[Collection entries]
_ _ _ _ _
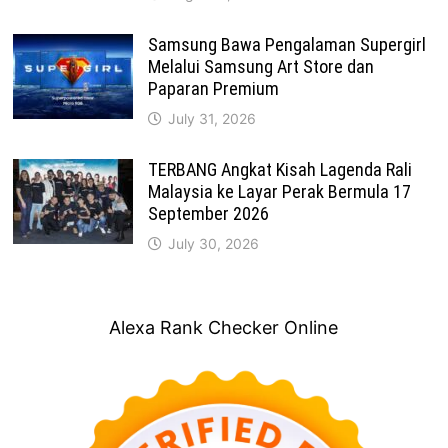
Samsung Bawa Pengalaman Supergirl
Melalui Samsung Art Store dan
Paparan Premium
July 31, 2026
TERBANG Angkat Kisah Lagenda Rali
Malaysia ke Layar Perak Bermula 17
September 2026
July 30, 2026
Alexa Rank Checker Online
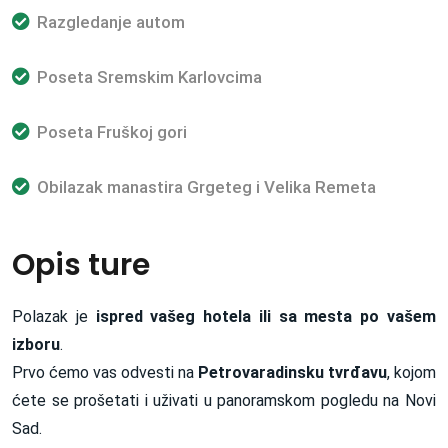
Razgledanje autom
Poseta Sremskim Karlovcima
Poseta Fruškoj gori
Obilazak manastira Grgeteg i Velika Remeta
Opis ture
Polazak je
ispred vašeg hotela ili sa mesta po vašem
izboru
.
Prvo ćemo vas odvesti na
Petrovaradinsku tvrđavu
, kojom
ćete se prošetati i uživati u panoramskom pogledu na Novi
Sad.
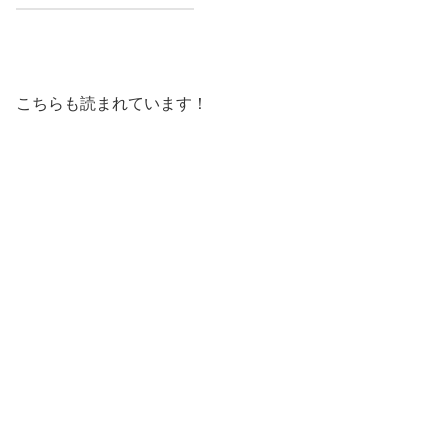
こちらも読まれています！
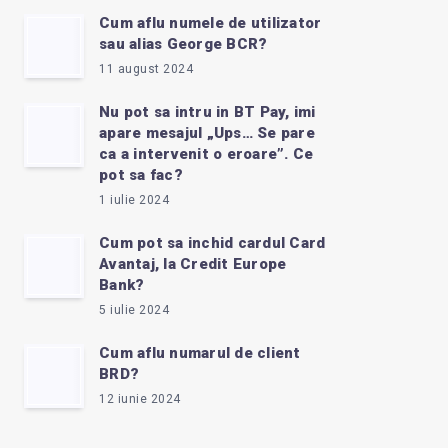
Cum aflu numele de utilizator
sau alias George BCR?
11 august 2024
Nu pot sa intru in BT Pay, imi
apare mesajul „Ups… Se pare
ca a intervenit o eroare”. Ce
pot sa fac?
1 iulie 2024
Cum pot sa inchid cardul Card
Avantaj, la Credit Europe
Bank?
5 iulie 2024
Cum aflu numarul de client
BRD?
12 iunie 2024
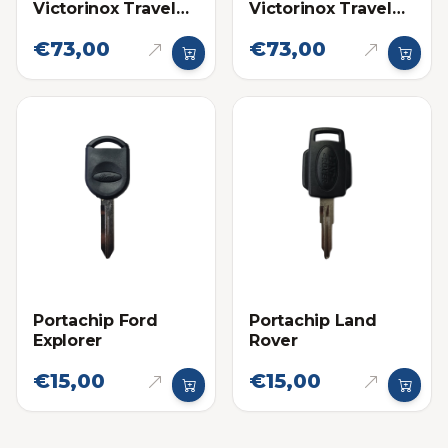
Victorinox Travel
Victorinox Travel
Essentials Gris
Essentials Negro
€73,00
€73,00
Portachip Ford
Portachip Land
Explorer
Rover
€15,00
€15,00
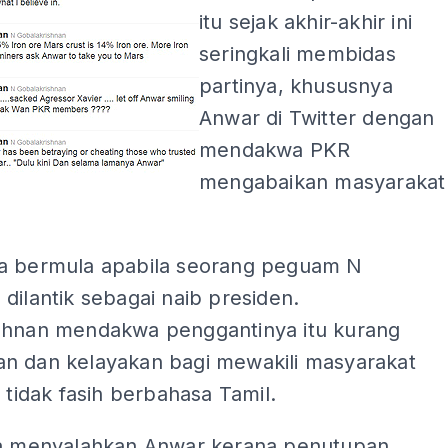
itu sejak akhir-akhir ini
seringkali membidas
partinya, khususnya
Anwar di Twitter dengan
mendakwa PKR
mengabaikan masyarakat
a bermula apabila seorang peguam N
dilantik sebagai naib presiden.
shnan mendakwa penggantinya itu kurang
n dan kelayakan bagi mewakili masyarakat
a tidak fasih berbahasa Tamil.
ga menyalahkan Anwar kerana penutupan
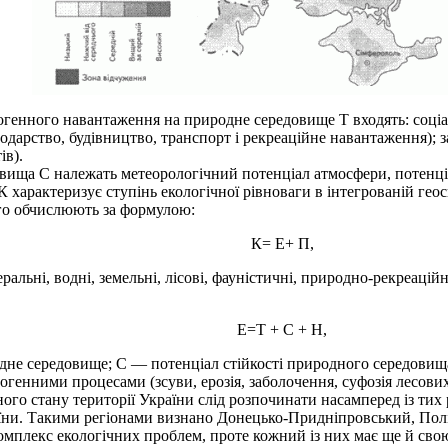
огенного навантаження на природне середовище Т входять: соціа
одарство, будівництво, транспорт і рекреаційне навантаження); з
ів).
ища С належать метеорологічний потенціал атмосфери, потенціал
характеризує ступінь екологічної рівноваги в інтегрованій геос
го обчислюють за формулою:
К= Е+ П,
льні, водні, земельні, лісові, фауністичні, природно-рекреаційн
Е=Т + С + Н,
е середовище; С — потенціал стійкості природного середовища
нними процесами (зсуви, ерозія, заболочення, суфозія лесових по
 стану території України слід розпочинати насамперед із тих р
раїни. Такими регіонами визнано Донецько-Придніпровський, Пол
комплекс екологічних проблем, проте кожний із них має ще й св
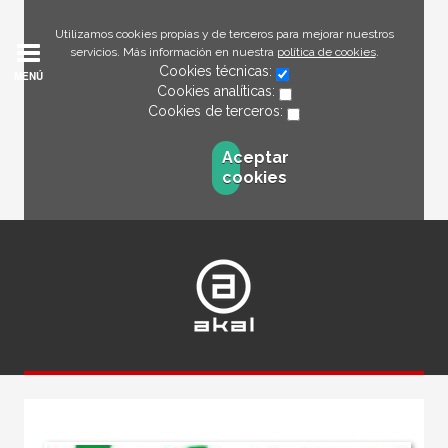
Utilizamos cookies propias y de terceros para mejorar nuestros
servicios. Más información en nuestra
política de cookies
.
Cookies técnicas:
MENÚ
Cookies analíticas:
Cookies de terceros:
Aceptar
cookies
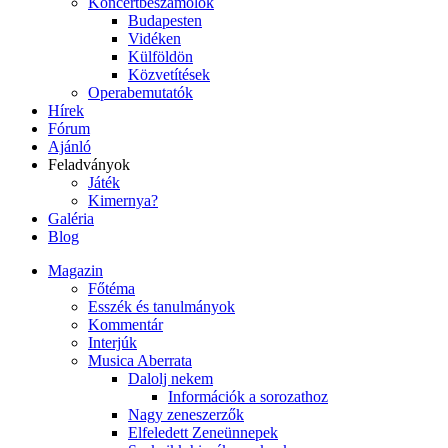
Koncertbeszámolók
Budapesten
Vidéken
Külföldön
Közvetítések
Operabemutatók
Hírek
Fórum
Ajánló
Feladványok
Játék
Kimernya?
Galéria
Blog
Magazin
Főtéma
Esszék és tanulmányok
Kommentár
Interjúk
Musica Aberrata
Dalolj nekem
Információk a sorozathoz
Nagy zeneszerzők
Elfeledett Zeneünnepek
_ _ _ _ _
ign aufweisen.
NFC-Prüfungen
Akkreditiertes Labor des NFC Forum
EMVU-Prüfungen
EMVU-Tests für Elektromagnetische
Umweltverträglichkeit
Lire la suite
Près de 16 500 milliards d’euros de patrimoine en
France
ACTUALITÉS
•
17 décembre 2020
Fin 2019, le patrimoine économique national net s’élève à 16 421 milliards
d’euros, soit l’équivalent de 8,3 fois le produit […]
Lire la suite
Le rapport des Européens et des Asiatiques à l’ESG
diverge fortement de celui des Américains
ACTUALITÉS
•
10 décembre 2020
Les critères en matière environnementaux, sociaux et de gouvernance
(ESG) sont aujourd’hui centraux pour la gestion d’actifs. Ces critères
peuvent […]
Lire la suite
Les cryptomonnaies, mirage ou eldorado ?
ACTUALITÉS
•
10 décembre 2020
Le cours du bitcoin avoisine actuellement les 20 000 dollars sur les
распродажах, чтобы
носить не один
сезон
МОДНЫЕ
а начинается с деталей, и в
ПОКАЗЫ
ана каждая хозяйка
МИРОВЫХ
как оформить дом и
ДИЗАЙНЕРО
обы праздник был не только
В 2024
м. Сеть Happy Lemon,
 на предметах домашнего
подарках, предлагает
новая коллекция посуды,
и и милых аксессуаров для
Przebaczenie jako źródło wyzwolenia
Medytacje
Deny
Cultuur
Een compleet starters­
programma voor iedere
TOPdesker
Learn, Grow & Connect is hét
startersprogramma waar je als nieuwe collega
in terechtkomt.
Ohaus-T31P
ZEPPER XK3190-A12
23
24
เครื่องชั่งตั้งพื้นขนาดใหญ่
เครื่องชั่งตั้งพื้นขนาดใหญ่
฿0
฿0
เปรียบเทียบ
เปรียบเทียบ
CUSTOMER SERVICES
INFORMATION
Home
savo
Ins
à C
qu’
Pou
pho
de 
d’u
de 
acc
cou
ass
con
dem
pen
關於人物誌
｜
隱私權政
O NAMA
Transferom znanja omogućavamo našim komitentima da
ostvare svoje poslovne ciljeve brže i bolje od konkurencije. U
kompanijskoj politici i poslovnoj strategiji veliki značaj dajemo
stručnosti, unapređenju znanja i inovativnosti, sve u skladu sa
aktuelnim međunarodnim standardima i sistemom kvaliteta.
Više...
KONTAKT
_ _ _ _ _
From the listing, extract the lines starting at the one that contains "itu sejak akhir-akhir ini" and ending at the one that contains "ga menyalahkan Anwar kerana penutupan". Reproduce them unchanged.

__Exercise result__.
itu sejak akhir-akhir ini
seringkali membidas
partinya, khususnya
Anwar di Twitter dengan
mendakwa PKR
mengabaikan masyarakat
a bermula apabila seorang peguam N
dilantik sebagai naib presiden.
shnan mendakwa penggantinya itu kurang
n dan kelayakan bagi mewakili masyarakat
a tidak fasih berbahasa Tamil.
ga menyalahkan Anwar kerana penutupan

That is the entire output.